A right sided arch does not necessarily cause symptoms, but if the physiological abnormalities described are present, the diagnosis of vascular ring is virtually certain. Two types of right sided aortic arch can be distinguished: those with “mirror image branching,” in which a left innominate artery arises as the first branch off the aortic arch, dividing into a left common carotid and left subclavian artery, and those with an aberrant left subclavian artery, which arises as a fourth branch off the aortic arch. The first type is often associated with cyanotic heart disease, whereas the second one is usually associated with a normal heart.3 An aberrant left subclavian artery can be confirmed by barium swallow but is not of itself pathological and may be a normal variant in 1% of the population. A left sided ductus arteriosus (or ligamentum arteriosum) completes the ring, and it is this combination that can cause symptoms. In one series of 26 patients with this type of vascular ring, six had symptoms of tracheo-oesophageal compression.4 Another study reported 15 children, three of whom required division of the ring.5 If the importance of these vascular abnormalities remains unclear, a fibreoptic bronchoscopy allowing direct inspection of the airway should be performed. Surgery entails dividing the ligamentum arteriosum, thereby breaking the constricting circle. Freeing up the surrounding connective tissues from the trachea, oesophagus, and aorta further enhances this manoeuvre. After surgery, secondary tracheomalacia is almost always present after the prolonged period of airway compression. Symptoms may not resolve completely, and abnormalities of the flow volume loop may persist.
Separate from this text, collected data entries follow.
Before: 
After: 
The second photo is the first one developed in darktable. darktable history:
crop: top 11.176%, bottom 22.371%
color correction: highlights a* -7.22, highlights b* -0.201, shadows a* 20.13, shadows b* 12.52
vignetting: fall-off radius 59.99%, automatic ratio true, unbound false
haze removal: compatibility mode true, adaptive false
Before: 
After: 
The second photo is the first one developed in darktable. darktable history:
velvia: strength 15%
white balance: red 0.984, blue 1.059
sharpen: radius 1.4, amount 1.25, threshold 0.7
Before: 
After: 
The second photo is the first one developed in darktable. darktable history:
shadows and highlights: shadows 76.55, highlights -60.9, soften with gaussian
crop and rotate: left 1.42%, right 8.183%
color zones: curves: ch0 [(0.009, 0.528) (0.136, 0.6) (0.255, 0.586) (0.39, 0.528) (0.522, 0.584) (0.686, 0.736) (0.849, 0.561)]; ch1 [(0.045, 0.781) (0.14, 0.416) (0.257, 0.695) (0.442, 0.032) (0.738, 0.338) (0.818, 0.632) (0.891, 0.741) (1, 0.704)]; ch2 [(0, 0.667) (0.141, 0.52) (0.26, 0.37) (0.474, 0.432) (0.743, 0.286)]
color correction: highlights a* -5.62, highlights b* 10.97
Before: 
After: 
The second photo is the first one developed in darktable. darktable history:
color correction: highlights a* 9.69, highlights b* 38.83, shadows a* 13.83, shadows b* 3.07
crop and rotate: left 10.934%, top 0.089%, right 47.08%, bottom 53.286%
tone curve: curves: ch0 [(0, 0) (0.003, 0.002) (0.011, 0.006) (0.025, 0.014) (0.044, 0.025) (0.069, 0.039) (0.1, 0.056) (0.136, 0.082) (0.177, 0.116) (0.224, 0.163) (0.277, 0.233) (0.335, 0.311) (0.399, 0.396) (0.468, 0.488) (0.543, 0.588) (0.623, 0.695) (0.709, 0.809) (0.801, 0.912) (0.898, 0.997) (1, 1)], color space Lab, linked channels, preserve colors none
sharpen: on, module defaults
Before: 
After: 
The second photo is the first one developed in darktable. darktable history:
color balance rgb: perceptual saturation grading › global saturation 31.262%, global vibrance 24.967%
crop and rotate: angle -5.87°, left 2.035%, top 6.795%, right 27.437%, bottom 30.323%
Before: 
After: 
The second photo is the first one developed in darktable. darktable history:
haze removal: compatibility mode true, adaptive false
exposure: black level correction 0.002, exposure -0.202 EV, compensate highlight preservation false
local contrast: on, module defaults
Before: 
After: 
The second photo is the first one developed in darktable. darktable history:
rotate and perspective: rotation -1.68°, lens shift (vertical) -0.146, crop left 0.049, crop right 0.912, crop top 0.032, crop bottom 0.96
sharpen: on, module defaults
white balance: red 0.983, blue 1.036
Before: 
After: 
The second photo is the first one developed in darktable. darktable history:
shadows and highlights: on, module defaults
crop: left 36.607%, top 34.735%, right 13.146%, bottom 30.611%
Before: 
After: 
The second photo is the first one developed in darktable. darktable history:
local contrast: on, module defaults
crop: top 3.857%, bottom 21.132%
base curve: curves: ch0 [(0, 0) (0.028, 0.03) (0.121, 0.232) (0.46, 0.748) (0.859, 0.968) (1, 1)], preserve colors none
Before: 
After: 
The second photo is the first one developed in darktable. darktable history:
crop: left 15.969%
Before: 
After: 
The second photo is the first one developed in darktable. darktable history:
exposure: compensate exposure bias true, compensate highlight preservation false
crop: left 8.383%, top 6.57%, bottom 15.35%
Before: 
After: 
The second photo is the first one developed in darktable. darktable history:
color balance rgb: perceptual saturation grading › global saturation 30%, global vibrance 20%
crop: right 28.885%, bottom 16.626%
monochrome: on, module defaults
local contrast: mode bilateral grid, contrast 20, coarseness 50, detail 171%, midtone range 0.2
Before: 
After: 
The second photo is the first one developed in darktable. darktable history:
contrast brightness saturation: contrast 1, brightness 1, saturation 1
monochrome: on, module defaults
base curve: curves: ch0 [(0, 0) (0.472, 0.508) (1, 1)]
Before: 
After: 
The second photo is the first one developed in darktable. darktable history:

Delayed diagnosis of a vascular ring can result in unnecessary investigations and prolonged periods of ineffective treatment. Such treatment may be harmful. Inhaled corticosteroids are an effective treatment for asthma but may have adverse effects on growth, bone density, and adrenal function if used inappropriately.6 Prolonged airway compression may also be harmful. Recognition of the correct diagnosis, with consequent surgery, leads to an improvement in symptoms and withdrawal of unnecessary treatment. Consideration of alternative diagnoses, with careful inspection of the chest x ray film, is essential in the management of children with persistent respiratory symptoms.